緊急事態宣言に対する感応度は低下
人流データから緊急事態宣言による人出の抑制効果が弱まっていることが読み取れるが、実際に人々が緊急事態宣言をどのように受け止めているのか、景気ウォッチャー調査を用いて調べた。
景気ウォッチャー調査は、景気動向を敏感に反映する現象を観察できる業種の適当な職種の中から約2,000名にアンケートを実施しているため、人々の緊急事態宣言への感応度を確認することができると考えられる。
景気ウォッチャー調査の結果から、長期間にわたって緊急事態宣言の対象地域となっていた南関東と近畿の結果を取り出し、「緊急事態宣言」「まん延防止等重点措置」という単語を含むコメントが、全コメントに占める割合を示したものが図表4、図表5である。
緊急事態宣言についてコメントした回答数は、20年4、5月が20%程度と小さかったが、これはコメントの大部分が“新型コロナウイルス”という単語を含んでいたことが影響している。新型コロナウイルスの流行初期だったため、人々が緊急事態宣言よりも新型コロナウイルスというワードに強く反応していた。
したがって、コメント数は多くないが、緊急事態宣言への感応度が低かったという訳ではないだろう。その後緊急事態宣言の解除を経て20年末に0%となった後、2度目の緊急事態宣言が発出された21年1月には、関東・近畿ともに40~50%程度に急上昇したものの、2月は宣言の期間中であるにもかかわらず、前月からコメント数が減少している。
コメントの内容を見ると、景気の悪化要因として挙げている割合が2月に大きく低下し、変わらないと答えている割合が上昇している。
この結果、景気の現状判断DIは1月から上昇している。また、4月に再び緊急事態宣言が発出されると、コメント数が再び増加したが、その割合は1月と比べると若干低いほか、悪化要因として挙げている割合も低下している。
さらに、南関東は、東京都が7月に4度目の緊急事態宣言を発令したものの、コメント数は6月から減少している。これらのことから、宣言の期間が長引き、解除と再発令が繰り返されるもとで、緊急事態宣言に対する人々の感応度は徐々に低下しているといえるだろう。
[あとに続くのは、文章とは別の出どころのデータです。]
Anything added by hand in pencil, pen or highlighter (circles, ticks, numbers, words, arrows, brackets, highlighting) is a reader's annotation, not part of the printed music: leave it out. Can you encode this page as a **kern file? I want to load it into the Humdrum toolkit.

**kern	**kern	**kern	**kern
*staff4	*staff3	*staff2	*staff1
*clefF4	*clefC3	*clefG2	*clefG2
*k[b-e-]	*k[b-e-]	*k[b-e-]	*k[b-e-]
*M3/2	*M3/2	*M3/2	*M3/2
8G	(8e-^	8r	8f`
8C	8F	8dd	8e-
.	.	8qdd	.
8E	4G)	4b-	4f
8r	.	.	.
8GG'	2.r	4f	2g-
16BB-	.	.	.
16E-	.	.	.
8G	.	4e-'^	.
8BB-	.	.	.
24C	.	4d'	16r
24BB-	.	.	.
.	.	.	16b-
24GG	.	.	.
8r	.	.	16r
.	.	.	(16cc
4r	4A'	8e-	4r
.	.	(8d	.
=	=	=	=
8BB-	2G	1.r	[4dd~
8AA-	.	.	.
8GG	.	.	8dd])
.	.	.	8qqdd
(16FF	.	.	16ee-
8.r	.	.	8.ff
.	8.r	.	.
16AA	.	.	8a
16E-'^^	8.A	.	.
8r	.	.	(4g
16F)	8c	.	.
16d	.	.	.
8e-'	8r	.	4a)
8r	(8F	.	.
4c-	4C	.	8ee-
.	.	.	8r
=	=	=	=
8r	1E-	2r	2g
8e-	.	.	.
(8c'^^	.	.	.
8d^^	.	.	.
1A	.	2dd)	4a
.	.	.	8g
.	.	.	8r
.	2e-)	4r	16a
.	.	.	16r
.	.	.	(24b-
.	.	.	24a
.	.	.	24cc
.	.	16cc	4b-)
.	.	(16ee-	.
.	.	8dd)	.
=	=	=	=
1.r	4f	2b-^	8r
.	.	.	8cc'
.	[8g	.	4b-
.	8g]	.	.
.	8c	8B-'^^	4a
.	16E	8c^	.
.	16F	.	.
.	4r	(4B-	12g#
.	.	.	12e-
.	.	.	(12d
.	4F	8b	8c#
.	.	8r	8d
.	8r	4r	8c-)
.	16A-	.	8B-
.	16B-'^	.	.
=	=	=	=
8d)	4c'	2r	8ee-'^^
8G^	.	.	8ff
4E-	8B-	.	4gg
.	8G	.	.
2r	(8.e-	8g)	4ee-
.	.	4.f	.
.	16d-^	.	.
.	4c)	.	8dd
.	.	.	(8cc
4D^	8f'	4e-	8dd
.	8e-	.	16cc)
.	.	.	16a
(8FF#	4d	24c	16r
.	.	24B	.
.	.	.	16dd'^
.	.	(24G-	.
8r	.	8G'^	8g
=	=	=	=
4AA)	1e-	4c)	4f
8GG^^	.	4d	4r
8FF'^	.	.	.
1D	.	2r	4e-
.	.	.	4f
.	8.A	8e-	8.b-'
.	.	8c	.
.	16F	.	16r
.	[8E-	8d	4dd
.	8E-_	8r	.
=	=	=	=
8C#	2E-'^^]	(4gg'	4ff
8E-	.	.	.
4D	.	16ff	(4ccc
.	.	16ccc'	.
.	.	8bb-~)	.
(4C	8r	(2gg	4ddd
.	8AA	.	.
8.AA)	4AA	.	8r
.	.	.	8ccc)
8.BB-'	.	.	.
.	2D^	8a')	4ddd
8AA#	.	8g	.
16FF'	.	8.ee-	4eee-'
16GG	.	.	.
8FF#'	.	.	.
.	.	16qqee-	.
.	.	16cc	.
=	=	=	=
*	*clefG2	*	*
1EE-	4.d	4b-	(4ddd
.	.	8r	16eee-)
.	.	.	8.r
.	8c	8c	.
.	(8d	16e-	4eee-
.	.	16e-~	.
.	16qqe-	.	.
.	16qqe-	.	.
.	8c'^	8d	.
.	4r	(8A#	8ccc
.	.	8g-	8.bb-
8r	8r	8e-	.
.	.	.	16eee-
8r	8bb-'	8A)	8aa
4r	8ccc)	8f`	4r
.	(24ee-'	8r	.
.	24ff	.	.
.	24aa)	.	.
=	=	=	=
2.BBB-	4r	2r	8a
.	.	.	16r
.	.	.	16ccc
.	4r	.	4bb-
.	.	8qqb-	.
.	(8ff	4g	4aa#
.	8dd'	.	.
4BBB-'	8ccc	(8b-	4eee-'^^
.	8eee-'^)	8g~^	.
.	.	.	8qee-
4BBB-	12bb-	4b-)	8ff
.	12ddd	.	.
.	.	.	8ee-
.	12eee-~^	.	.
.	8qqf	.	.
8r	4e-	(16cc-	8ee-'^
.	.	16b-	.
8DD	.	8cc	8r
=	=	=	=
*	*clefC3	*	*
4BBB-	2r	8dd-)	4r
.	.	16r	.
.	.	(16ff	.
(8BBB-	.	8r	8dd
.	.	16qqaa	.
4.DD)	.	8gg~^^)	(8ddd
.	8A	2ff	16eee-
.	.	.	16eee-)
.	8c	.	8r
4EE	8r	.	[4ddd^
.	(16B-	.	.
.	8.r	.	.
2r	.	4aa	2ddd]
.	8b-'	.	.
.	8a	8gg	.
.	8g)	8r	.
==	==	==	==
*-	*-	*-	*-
このように日本では緊急事態宣言の発令により感染拡大の抑え込みを図っているが、宣言に対する人々の感応度は低下し、人出の抑制効果はかなり薄まっており、宣言の終わりが見えない状況が続いている。一方で緊急事態宣言下の飲食店などへの営業制限等により、対面型サービス業種を中心とした経済への悪影響も大きい。
ワクチン接種が進む欧米では経済活動の正常化が進展している。イベントは人数制限の規制を撤廃するなど、コロナ禍の影響を大きく受けた対面型サービス業種も持ち直しつつあり、日本に先駆けて経済の回復が進んでいる。
日本ではワクチン接種の開始が欧米に比べて遅れたものの、足元で接種ペースは加速しており、8月末には2回目の接種率が全国民の50%近くに、9月末には60%近くに達する見通しとなっている1。欧米と同様に、経済活動の正常化に向けた議論を進めるためにも、医療体制の拡充が早急に求められるだろう。